Data extracted from a collection

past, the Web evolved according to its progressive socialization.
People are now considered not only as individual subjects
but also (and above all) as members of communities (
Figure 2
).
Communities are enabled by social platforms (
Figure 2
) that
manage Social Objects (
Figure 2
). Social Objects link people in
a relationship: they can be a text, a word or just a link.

* * *

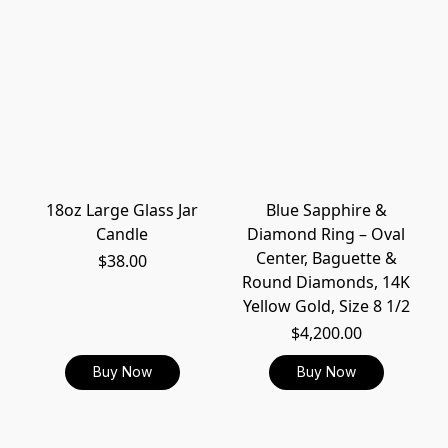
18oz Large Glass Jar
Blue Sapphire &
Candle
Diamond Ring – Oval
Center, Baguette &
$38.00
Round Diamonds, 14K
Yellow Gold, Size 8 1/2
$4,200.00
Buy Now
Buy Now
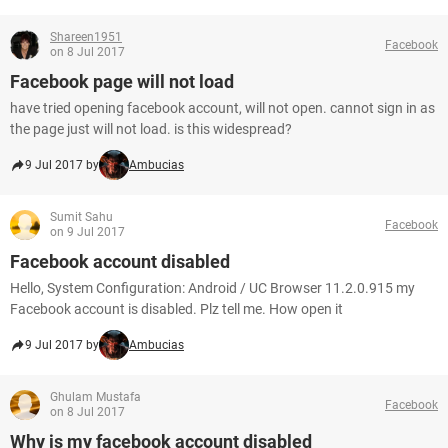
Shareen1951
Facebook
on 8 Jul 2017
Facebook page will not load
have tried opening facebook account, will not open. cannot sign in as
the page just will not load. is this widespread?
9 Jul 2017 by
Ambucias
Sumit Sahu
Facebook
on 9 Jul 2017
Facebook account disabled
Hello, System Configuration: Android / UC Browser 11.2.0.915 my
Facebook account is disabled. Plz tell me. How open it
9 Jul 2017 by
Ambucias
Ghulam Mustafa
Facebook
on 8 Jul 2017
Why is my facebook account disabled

[Work order]: Extract from the data every line where "link" shows up.

[Response box]:
). Social Objects link people in
a relationship: they can be a text, a word or just a link.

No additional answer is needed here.